EXTRACT TO READ ::
*-*-*
Another way to interpret this sequence is a(n) = smallest k with 
floor(sigma(k^k)/(k^k)) = n.

Now, if the prime factorization of k is PROD(p^e), then sigma(k^k)/(k^k) = 
PROD((p^(ek+1)-1)/(p-1))/PROD(p^ek) = PROD((p-p^(-ek))/(p-1)).  Note that 
for every moderate k, p^(-ek) < 2^(-ek) will be very small.  This means that 
(p-p^(-ek))/(p-1) is slightly smaller than p/(p-1), so that 
PROD((p-p^(-ek))/(p-1)) is slightly smaller than PROD(p/(p-1)) = k/phi(k). 
That is, sigma(k^k)/(k^k) = k/phi(k)-e where e >= 0 is a small epsilon (e = 
0 only when k = 1).

In fact, we can show that e < 1/k <= 1/phi(k) (Handwaving admittedly, but 
true handwaving).  This means that unless k/phi(k) is an integer, k/phi(k)-e 
 > k/phi(k)-1/phi(k) giving floor(sigma(k^k)/(k^k)) = floor(k/phi(k)-e) = 
floor(k/phi(k)).  If k/phi(k) is an integer, then either k = 1, in which 
case e = 0 and floor(sigma(k^k)/(k^k)) = floor(k/phi(k)-e) = 
floor(k/phi(k)); or else k is of the form 2^x*3^y with x >= 1 and y >= 0, in 
which case e > 0 and floor(sigma(k^k)/(k^k)) = floor(k/phi(k)-e) = 
floor(k/phi(k))-1, since k/phi(k)-e is slightly less than the integer 
k/phi(k).

Now let's consider when floor(k/phi(k)) reaches a new maximum.  If k = 
PROD(p^e), then k' = PROD(p) <= k with k'/phi(k') = k/phi(k).  Thus k/phi(k) 
achieves a new maximum only for k a product of distinct primes (squarefree 
k).  Also, if k is the product of x >= 1 distinct primes, k/phi(k) is 
maximized when k is as small as possible, that is when k = p(x)#.  Hence 
k/phi(k) reaches a new maximum only when k is a primorial number.  This in 
turn implies that floor(k/phi(k)) reaches a new maximum only when k is a 
primorial number, however, we can show computationally that floor(k/phi(k)) 
does not achieve a new maximum for every primorial, but only for certain 
ones.

Now here comes the handwaving.  I claim that sigma(k^k)/(k^k) is close 
enough to k/phi(k) that floor(sigma(k^k)/(k^k)) can achieve a new maximum 
only when floor(k/phi(k)) does, that is, only when k is a primorial number. 
Letting k = p# with p >= 5, k/phi(k) is not an integer, so that 
floor(sigma(k^k)/(k^k)) = floor(k/phi(k)) by an above paragraph.  This means 
that k >= 5# = 30, floor(sigma(k^k)/(k^k)) will reach a new maximum 
precisely when floor(k/phi(k)) does.  So starting at a(3), A073087(n) = (the 
smallest k with floor(sigma(k^k)/(k^k)) = n) = (the smallest k with 
floor(k/phi(k)) = n), and we know that k must be primorial.  This makes 
computation of A073087 extremely easier.

floor(k/phi(k)) = n for the first time when k = p# for p =

1 2 3 7 13 23 43 79 149 257 461 821 1451 2549 4483 7879 13859 24247 42683 
75037

(Note: I computed this sequence using integer arithmetic, not floating 
point, so I believe it to be accurate).

floor(sigma(k^k)/(k^k)) = n for the first time when k = p# for p =

1 3 5 7 13 23 43 79 149 257 461 821 1451 2549 4483 7879 13859 24247 42683 
75037

A073087 will consist of the primorials of this latter sequence.  a(2) and 
a(3) differ between the two sequences because floor(sigma(k^k)/(k^k)) = 
floor(k/phi(k)) for all primorials k except 2# and 3#.  The two sequences 
coincide starting at a(4).
*-*-*
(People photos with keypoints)
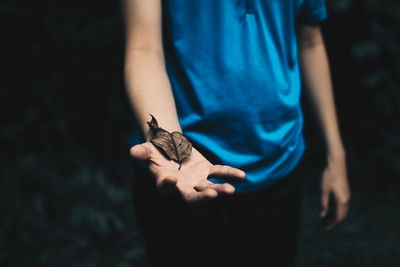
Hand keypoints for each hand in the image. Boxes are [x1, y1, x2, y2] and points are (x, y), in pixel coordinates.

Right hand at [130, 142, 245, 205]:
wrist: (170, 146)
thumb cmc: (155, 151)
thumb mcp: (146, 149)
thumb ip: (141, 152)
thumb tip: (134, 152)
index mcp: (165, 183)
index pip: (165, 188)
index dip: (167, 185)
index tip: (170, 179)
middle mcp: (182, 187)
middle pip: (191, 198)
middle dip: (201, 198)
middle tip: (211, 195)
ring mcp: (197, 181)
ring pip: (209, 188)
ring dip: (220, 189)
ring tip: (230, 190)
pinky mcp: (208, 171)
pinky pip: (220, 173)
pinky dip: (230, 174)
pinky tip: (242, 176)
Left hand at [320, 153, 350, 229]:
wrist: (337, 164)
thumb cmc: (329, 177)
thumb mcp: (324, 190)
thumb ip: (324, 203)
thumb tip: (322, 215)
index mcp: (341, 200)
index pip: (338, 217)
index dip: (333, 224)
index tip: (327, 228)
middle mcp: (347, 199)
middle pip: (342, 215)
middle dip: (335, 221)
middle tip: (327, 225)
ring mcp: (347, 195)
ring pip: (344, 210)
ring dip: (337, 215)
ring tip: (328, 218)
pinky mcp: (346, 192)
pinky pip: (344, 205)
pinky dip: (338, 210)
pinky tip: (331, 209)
*-*-*
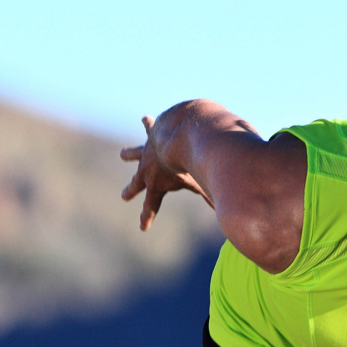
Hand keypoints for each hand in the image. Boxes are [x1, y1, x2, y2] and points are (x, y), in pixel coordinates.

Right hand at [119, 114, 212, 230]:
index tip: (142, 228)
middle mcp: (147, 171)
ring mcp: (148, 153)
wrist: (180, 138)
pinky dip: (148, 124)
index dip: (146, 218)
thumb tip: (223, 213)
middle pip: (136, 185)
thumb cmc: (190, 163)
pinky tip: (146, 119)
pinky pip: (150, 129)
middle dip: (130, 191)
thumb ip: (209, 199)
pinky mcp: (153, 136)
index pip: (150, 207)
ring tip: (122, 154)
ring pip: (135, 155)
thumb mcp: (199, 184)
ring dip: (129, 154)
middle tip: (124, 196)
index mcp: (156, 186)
*-*-*
WORK ORDER 1 :: According to the post on sequence A073087, for which primorials k is floor(sigma(k^k)/(k^k)) not equal to floor(k/phi(k))?
WORK ORDER 2 :: Duplicate the passage of the post on sequence A073087 from "floor(sigma(k^k)/(k^k)) = n for" up to and including "starting at a(4).".
Rely only on the post for your answers.

ANSWER SECTION 1 :: 2# and 3#

ANSWER SECTION 2 ::
floor(sigma(k^k)/(k^k)) = n for the first time when k = p# for p =

1 3 5 7 13 23 43 79 149 257 461 821 1451 2549 4483 7879 13859 24247 42683 
75037

A073087 will consist of the primorials of this latter sequence.  a(2) and 
a(3) differ between the two sequences because floor(sigma(k^k)/(k^k)) = 
floor(k/phi(k)) for all primorials k except 2# and 3#.  The two sequences 
coincide starting at a(4).